Josefina Lόpez, scribe of the screenplay "Real Women Have Curves," wrote the play "Trio Los Machos" to honor the history of her father and his fellow braceros whom were brought to the U.S. from México by the U.S. government between 1942 to 1964 to function as agricultural and railroad workers.
Lόpez crafted this two-act musical dramedy in an attempt to lend voice to the men who have been either deported or exploited, according to the whims of the U. S. government and the businesses it has seemed to serve.
During this time of immigrant controversy, Lόpez strives to remind us, no doubt, of how much our lives depend upon the kindness – and nimble minds and bodies – of foreigners.
Inside the lobby of the Casa 0101 Theater, there is a gallery of photos documenting the passions and vocations of scores of braceros.
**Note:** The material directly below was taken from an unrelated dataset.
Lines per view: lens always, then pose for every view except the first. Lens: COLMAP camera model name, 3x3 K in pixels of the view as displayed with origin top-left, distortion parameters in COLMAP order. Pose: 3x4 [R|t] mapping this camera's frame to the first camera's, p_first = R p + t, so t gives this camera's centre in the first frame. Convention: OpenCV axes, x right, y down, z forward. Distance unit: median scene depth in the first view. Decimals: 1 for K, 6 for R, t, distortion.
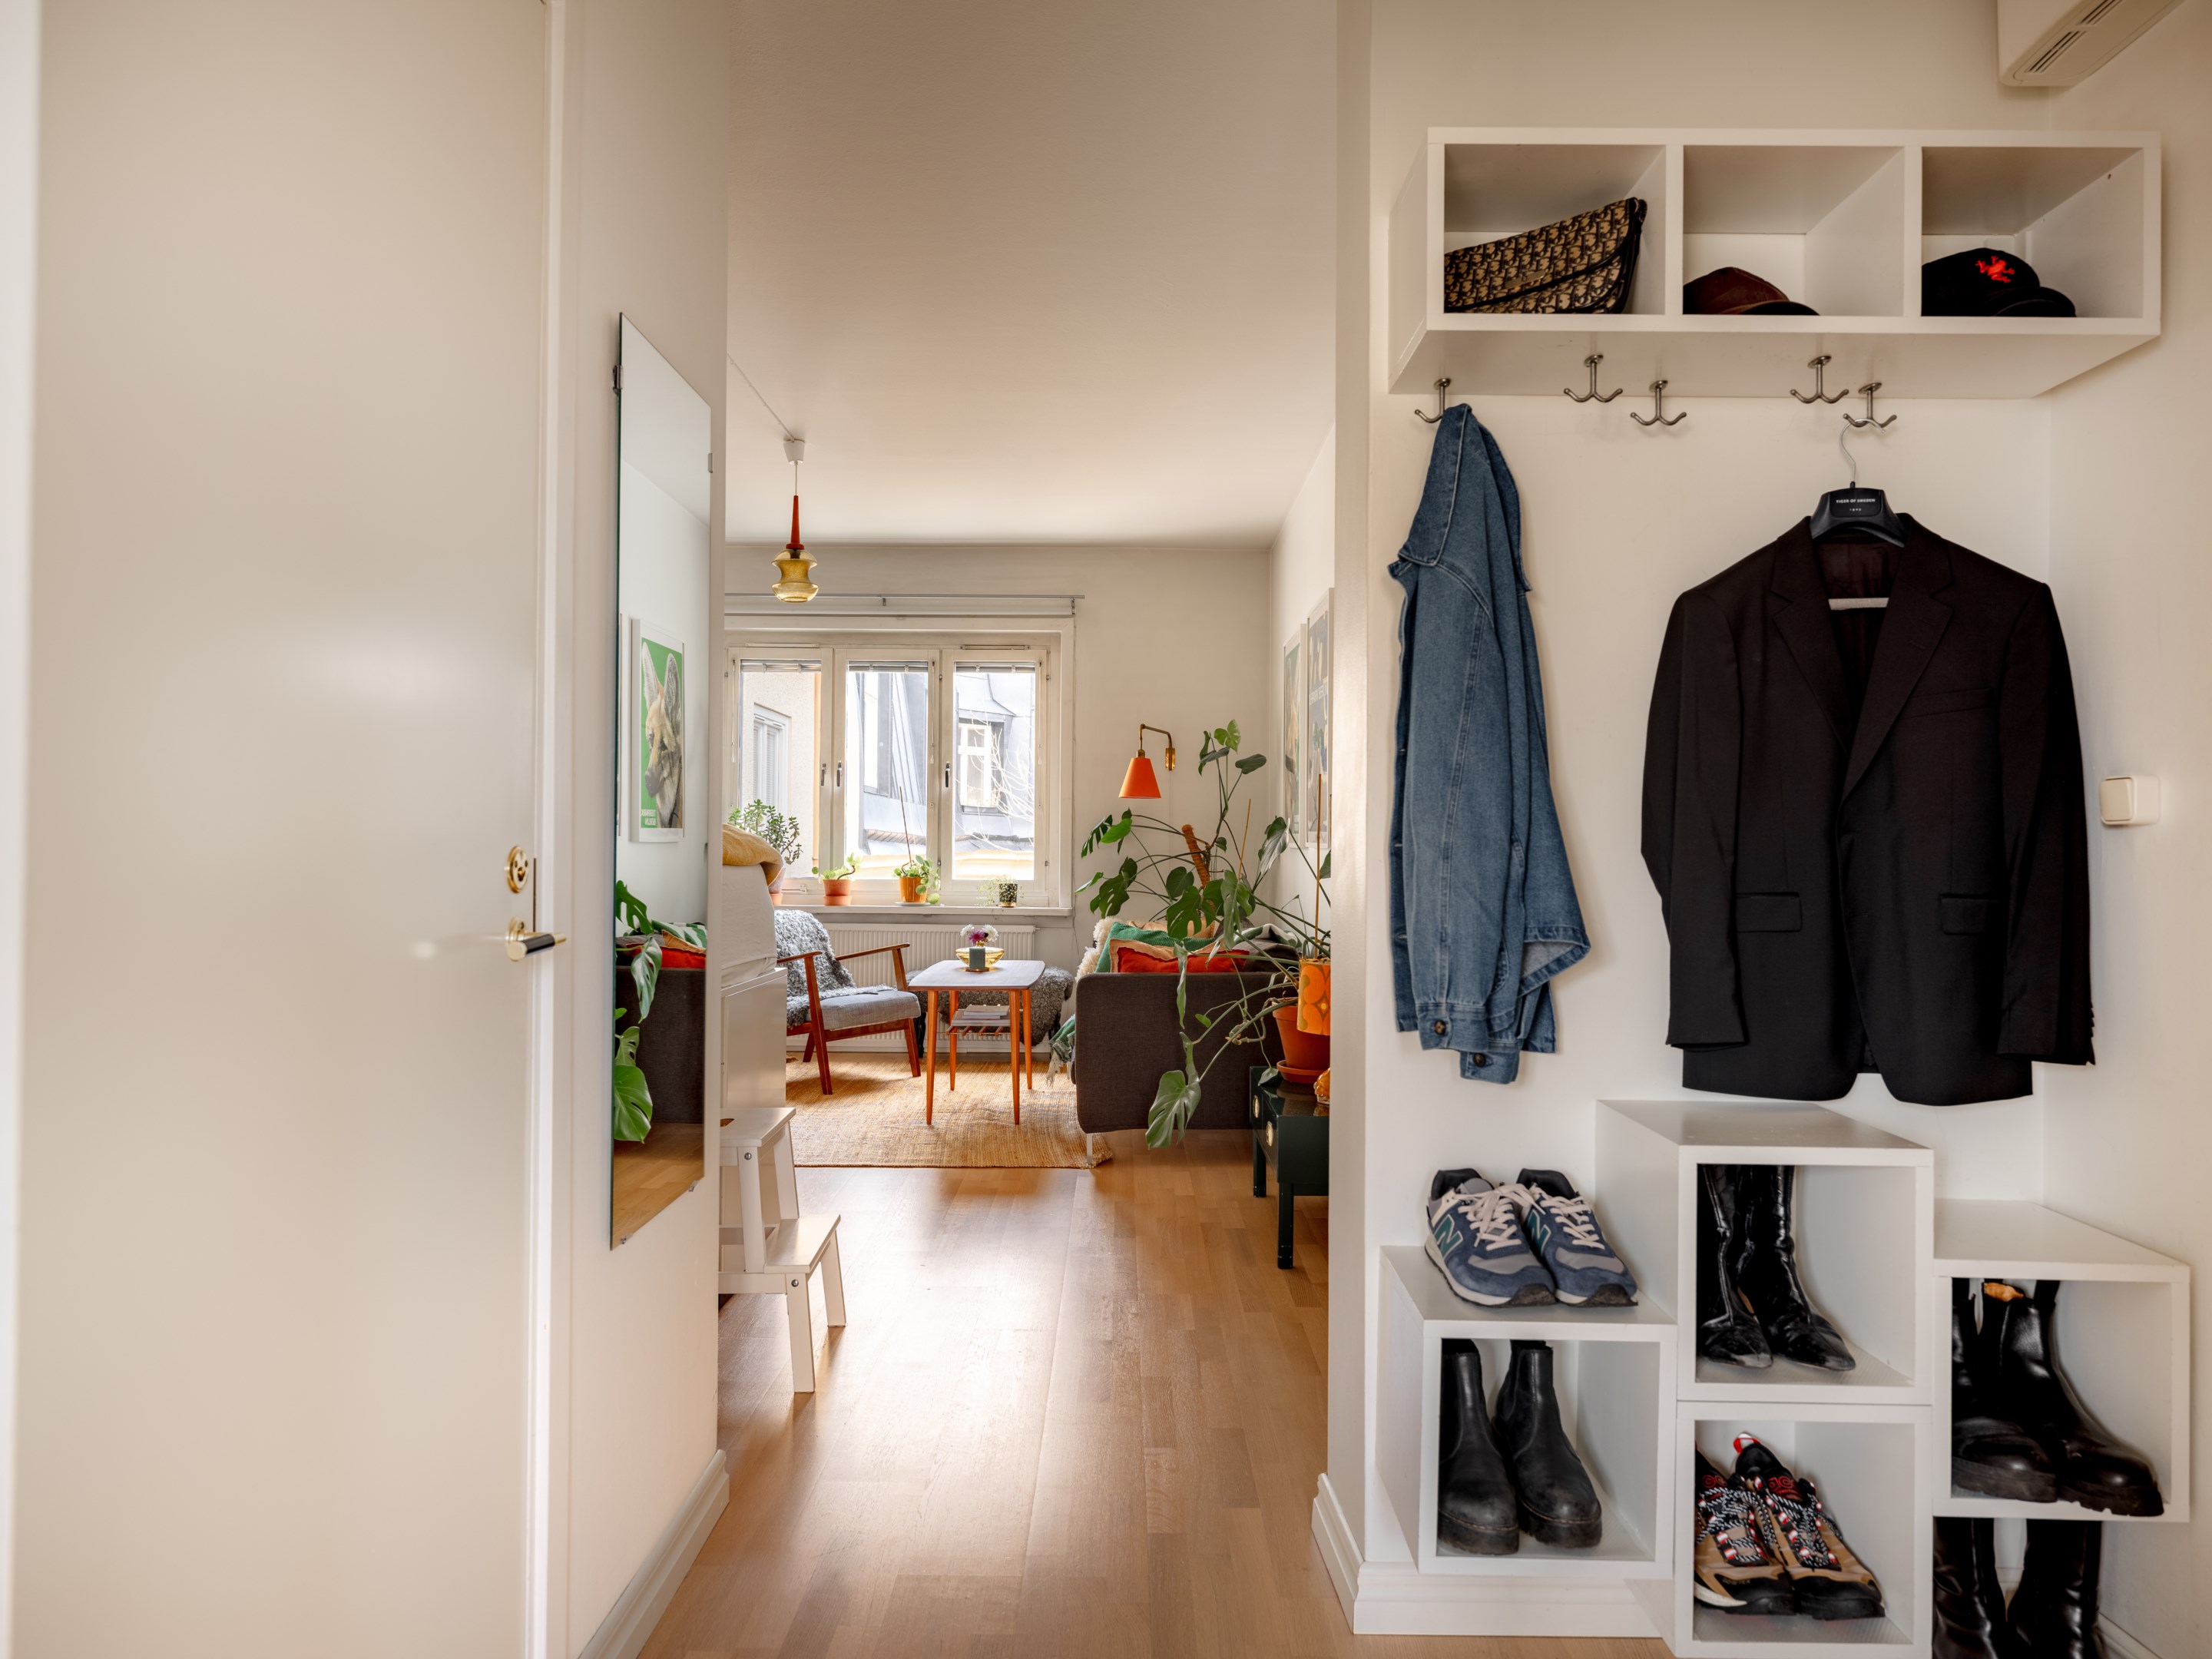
lens RADIAL K [[1427.1, 0, 1132.1], [0, 1427.1, 839.8], [0, 0, 1]] dist [-0.001512, 0.000390]
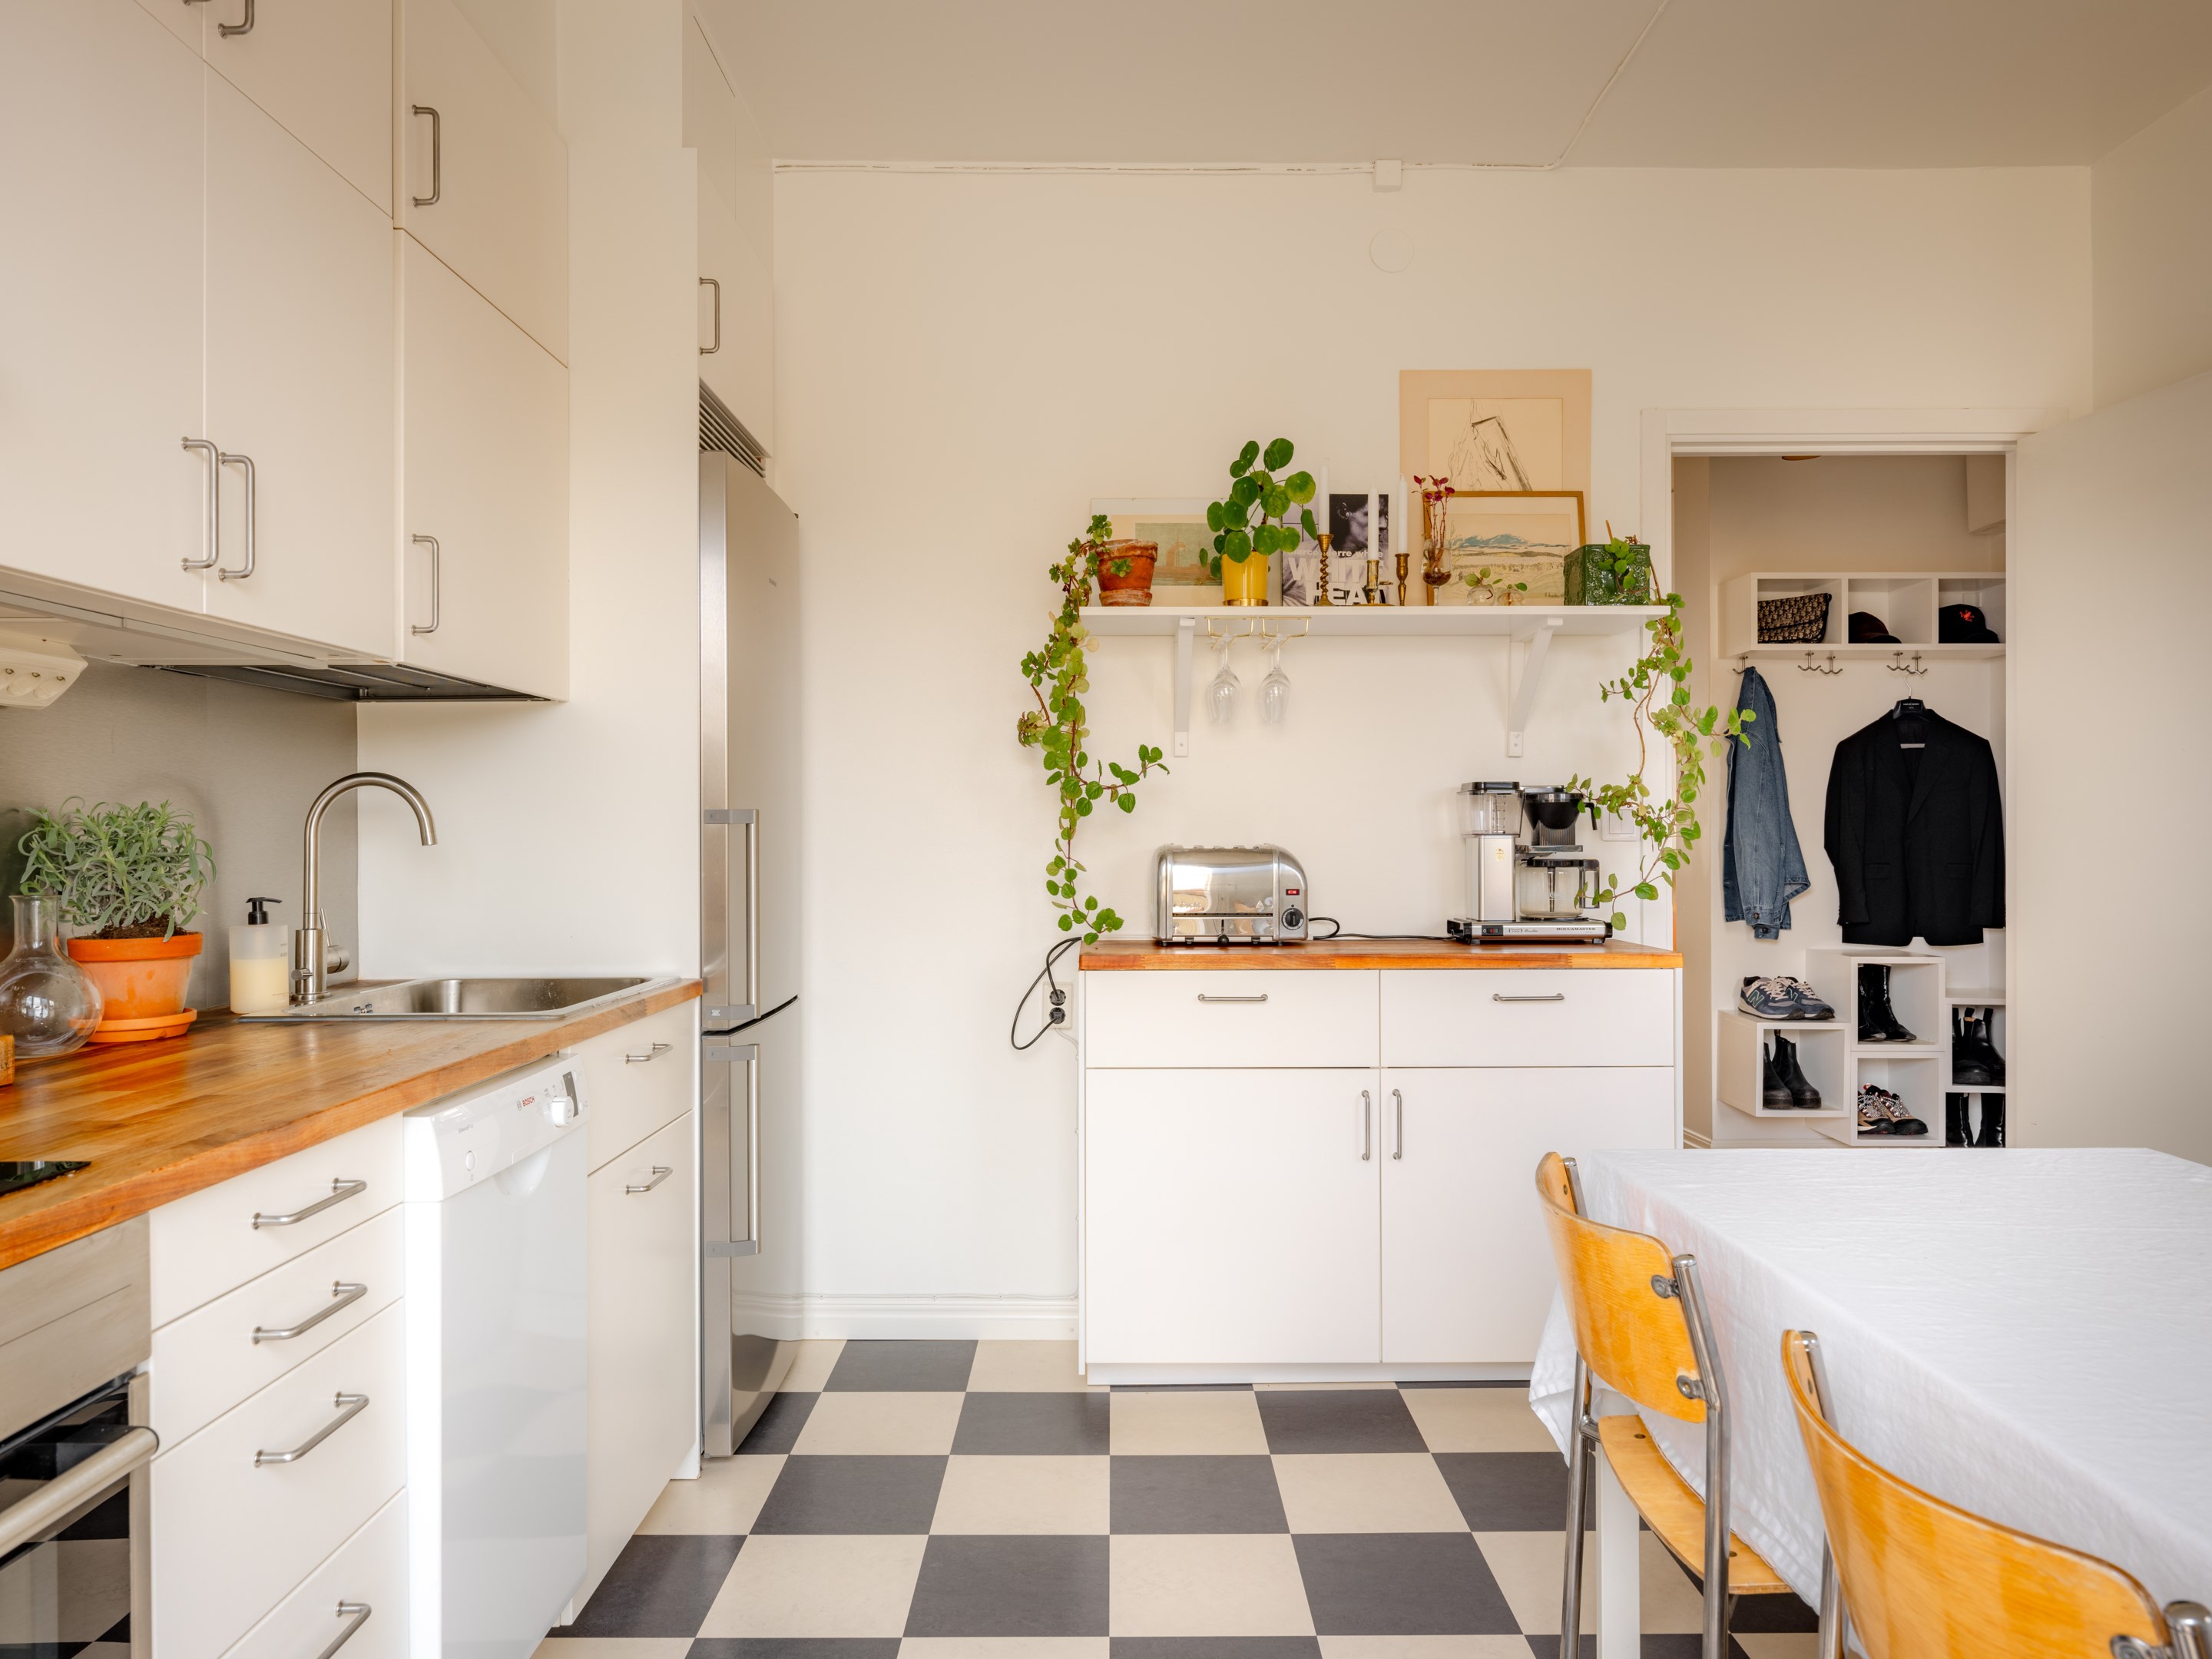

The photos are compelling and tell a clear and moving story – more so, actually, than the play.
The narrative of "Trio Los Machos" is unnecessarily complicated with two sets of men at two stages in their lives, and hence two sets of actor-musicians, only a few of which are expertly skilled (especially musician Gilbert Rodriguez), along with numerous flashbacks and transitions.
The presentation is also complicated with Spanish supertitles that distract and which are not even necessary if the play is written and directed to be language accessible.
There is a scrim stage left and a scrim stage right and several sets splayed awkwardly about, which is trumped in my confoundedness by a consistent and overt avoidance of downstage center, which makes me wonder if it is a rule at Casa 0101 that downstage center must always be avoided.
This is the second play at Casa 0101 where the actors have stayed as far away from downstage center as possible for most of the show, and I don’t understand why, because when there is action downstage center, as with that one scene during which a line of men endure a humiliating inspection, the effect is smack-dab powerful.
Additional aspects of the blocking are equally surprising. During a moment of intimacy between young bracero, Paco (Adrian Quiñonez), and his novia, Aurelia (Rocio Mendoza, who sports a lovely, sultry voice), the actress abruptly sits for no apparent reason, other than, perhaps, to dissipate the emotional intensity of the scene.
During a later moment of significant disagreement, the same couple fights behind a scrim, so their high-stakes drama is literally veiled and at a distance.
While I fervently admire Casa 0101 for their consistent intent to bring to the community of Boyle Heights (and to all marginalized people, really) wonderful, excellent art, they would better achieve their purpose with a smidgen more perfectionism.
In a town like Los Angeles, where there are so many seasoned professionals, Casa 0101 could employ the most highly trained theater artists. Yet, there are several actors in this show (and in the last play I saw) with no significant training or experience, and there are newcomers behind the scenes, as well.
Yes, it is spirited and generous to open up wide one’s artistic doors, but that doesn’t mean to just anyone, lest the final goal remain unrealized.
The refrain of the recurring song, “Somos más que brazos, somos corazόn,” (We are more than arms, we are heart) is the refrain of the bracero (“brazo” means arm) as it was the logical wish of the braceros to be respected, not just as workers but as whole, bleeding men.
The opposite refrain might be that of this theater company: “We are more heart than we are arms,” as it seems that their compassion outmuscles their technique.
Because the arms of the braceros (and of today’s migrant workers) harvest and package and transport and build and paint and carry and decorate and manage and sew and fish and prune and care for...and they have done so, and do so, with a steadfast aplomb, it would behoove Casa 0101 to employ in their stagings a similar commitment to precision.
"Trio Los Machos," written by Josefina Lόpez and directed by Edward Padilla, with original music by Danny Weinstein and additional lyrics by Claudia Duran, continues at the Casa 0101 Theater through July 8, 2012.
Trio Los Panchos, the band of the 40’s, 50’s and 60’s that served as musical inspiration for the production, and which included, for a time, Eydie Gorme, may be revered here.